Since the 1970s, however, that doubt has been melting away in the face of remarkable discoveries about animals’ brains, feelings and behavior. So compelling is this accumulation of understanding that on July 7, 2012, an international group of prominent neuroscientists gathered at Cambridge University to hammer out The Cambridge Declaration on Consciousness. Intended to “reevaluate previously held preconceptions,” the declaration includes the following key points:
- animals possess the same brain circuits associated with conscious experience and perception as we do.
- emotions arise from older areas of the brain shared widely in the animal kingdom.
- attentiveness, sleep, and decision making probably evolved before vertebrates, being evident in insects and cephalopod mollusks (e.g., octopus and squid).
- birds have cognitive skills rivaling mammals, despite their brains lacking a neocortex previously thought indispensable for such abilities.
The declaration concludes that “the weight of evidence indicates that humans are not unique in possessing the neurological substrates that generate consciousness.” That may not sound like earth-shattering news, but it is significant given that these observations come from scientists at the top of their field.

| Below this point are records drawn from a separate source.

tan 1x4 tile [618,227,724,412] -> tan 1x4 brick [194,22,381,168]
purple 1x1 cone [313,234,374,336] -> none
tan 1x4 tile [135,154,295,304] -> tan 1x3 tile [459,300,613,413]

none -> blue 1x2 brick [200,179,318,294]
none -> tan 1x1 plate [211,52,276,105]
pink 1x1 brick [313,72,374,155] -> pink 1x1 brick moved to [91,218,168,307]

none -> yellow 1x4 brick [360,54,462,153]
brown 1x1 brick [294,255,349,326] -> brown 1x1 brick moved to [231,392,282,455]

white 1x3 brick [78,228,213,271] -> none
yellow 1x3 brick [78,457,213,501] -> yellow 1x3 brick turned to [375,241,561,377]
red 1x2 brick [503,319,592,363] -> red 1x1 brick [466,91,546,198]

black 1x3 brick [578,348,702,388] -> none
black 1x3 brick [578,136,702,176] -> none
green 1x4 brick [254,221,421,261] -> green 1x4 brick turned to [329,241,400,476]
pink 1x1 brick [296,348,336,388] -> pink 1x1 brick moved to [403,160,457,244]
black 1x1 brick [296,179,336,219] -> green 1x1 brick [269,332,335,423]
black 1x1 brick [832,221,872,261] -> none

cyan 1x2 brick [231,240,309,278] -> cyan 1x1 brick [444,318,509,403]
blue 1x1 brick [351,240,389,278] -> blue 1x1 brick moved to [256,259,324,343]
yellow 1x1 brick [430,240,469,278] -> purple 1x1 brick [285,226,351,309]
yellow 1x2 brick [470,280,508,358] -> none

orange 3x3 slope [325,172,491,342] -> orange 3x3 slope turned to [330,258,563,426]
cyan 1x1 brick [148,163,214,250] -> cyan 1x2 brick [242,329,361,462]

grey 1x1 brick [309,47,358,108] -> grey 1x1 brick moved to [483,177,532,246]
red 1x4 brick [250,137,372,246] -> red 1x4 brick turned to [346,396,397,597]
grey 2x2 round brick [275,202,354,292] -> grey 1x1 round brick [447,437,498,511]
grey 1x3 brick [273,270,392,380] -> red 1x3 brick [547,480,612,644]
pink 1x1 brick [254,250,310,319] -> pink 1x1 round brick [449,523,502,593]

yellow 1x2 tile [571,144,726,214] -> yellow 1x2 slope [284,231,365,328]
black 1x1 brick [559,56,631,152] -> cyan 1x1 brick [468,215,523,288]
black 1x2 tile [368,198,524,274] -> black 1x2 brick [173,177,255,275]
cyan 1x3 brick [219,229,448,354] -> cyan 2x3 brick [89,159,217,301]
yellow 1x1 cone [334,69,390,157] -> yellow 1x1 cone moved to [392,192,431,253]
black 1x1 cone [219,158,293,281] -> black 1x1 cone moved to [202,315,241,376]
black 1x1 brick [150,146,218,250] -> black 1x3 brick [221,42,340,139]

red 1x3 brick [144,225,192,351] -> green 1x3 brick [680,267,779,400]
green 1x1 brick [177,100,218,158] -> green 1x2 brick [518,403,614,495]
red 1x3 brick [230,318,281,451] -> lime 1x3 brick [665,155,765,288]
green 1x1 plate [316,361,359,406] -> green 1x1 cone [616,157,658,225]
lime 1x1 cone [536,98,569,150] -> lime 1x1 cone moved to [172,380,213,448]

This information should amount to more than just a scientific observation. It must have real-world consequences, since so many people still act as if animals don’t have feelings or needs. We can no longer, in good conscience, accept cruelty of any kind.
P.S. Shortly before the Cambridge Declaration, Humane Society University finished developing the world’s first course on animal sentience. Scheduled to debut in the 2013-2014 academic year, Animal Sentience will explore exciting recent discoveries on animal feelings and the implications for our evolving relationship to animals. Plans are also afoot for a conference on animal sentience, organized by HSU’s Center for Animal Thinking and Emotion, in late 2013.